LAWS(KER)-1960-12-15

LAKSHMI AMMA Vs. RUGMANI AMMA

Decided On December 08, 1960
LAKSHMI AMMA Appellant
V/S
RUGMANI AMMA Respondents

JUDGEMENT

(1.) It was open to the contesting defendants to contend, as indeed they have done, that the suit should be dismissed as being one for a partial partition. It was also open to them to institute a suit for partition themselves, including therein the joint family properties which they allege were left out by the plaintiff. But I do not think - nor is it claimed - that the defendants in such an action can compel the plaintiff to ask for a partition of properties which he does not want, or that the court can give a decree for partition in respect of properties not included in the plaint. The fiction that in a partition suit every defendant claiming a share is a plaintiff is limited, I think, to matters within the scope of the plaint and cannot be extended to matters outside it. That being so, it seems to me apparent that, what I might call the excluded properties, are in no sense, whether directly or indirectly, the subject matter of the suit, and that therefore the court had no jurisdiction to appoint a receiver for them under the provisions of Order XL, R.1, C.P.C. True the defendants claimed that those properties also should be included in the suit and partitioned, but so long as the plaint excludes them, and has not been amended so as to include them, they are in no sense within the scope of the suit. My attention has been drawn to para 6 of the plaint wherein it is said that, if the court finds that there are other properties belonging to the family, they also may be included within the suit and a decree passed for their partition. This it would appear, does not really cover the excluded items which the plaintiff in Para.4 and 5 of his plaint expressly averred were the separate properties of the 1st defendant. But even if it did, that would not make the properties the subject matter of the suit until they are included in the plaint, something which the plaintiff is not willing to do and which, of course, is objected to by the 1st defendant.
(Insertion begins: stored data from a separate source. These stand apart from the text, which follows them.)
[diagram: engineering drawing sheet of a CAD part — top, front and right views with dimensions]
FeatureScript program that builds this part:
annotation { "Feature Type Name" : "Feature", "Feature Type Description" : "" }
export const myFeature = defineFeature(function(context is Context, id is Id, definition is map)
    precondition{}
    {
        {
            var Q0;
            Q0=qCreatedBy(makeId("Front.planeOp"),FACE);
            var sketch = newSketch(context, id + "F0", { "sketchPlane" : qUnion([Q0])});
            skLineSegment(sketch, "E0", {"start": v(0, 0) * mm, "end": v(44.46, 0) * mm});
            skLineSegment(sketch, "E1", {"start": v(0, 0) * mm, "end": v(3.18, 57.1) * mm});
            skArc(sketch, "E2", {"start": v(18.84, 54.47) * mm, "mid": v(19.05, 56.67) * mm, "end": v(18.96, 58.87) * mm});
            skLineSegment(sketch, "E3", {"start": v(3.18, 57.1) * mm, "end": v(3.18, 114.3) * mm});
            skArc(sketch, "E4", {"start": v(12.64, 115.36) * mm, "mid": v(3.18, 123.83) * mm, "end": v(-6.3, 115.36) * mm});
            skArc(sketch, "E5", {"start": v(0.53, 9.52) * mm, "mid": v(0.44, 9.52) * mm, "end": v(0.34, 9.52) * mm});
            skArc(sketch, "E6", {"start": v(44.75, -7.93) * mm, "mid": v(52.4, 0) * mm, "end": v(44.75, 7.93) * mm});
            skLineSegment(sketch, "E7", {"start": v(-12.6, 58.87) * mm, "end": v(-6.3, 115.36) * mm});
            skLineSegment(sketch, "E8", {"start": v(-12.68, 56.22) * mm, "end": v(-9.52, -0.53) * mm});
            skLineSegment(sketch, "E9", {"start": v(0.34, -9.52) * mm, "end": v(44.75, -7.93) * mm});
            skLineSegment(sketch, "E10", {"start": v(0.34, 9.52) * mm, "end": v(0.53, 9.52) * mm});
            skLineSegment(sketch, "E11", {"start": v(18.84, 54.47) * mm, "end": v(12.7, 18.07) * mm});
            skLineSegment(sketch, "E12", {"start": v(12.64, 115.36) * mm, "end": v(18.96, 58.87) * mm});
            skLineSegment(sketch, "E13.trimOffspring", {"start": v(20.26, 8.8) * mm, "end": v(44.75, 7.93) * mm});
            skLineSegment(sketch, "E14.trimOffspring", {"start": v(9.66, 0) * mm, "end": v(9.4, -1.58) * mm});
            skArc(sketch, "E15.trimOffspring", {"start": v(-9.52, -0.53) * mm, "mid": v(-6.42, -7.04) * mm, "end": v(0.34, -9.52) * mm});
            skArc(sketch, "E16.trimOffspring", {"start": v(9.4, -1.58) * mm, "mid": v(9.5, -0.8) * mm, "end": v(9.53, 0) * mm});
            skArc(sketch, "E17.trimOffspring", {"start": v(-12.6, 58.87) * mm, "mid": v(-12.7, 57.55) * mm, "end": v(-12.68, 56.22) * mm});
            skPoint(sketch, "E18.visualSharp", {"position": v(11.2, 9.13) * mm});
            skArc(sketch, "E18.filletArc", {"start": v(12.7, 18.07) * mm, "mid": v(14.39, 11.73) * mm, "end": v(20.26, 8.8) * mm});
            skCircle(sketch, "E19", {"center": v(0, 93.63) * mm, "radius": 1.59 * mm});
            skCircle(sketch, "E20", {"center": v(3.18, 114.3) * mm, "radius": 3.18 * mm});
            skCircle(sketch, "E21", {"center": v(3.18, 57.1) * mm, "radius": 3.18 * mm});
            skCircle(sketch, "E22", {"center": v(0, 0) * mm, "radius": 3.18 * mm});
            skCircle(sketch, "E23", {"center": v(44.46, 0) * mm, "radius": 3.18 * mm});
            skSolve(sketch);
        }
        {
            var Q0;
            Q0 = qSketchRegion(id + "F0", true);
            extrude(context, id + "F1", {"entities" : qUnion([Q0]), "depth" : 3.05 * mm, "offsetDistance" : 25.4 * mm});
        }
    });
(2.) I am aware that the wording of Order XL, R.1 is very wide compared with the wording of the old S.503 of the Code. In particular, the power given to the court is to appoint a receiver of any property and there are no express words restricting the appointment to the subject matter of the suit. But the object of the rule is to protect such rights of the parties as may be involved in the suit, and it can never be just and convenient to appoint a receiver for property in respect of which no relief of any kind can be obtained in the suit or in execution of the decree made therein. The case in Marulasidda Raja v. Siddalinga Raja (XVII Indian Cases, page 16), a Division Bench ruling of the Madras High Court is directly in point, and even the cases relied upon by the defendants namely, Kshitish Chandra v. Bengal Central Bank Ltd. (LIII Calcutta Weekly Notes 1 D. R. page 81), Madhu Lal v. Ramji Das (AIR 1953 Madhya Bharat page 85) and A.R.A.R.A.L.Chettyar Firm v. U. Sin (AIR 1935 Rangoon 398) recognise that ordinarily a receiver cannot be appointed for property which is not the subject matter of the suit. In exceptional circumstances, where special equities are shown, there may be such an appointment. But, in all those cases, the exception contemplated is where, as in a suit for money, the plaintiff would be in a position to proceed against the property in execution.

(3.) I have been referred to what is said at pages 42, 55 and 90 of Woodroffes Law relating to Receivers (5th Edition) but I find that all that has been said there is in favour of rather than against the view I am taking.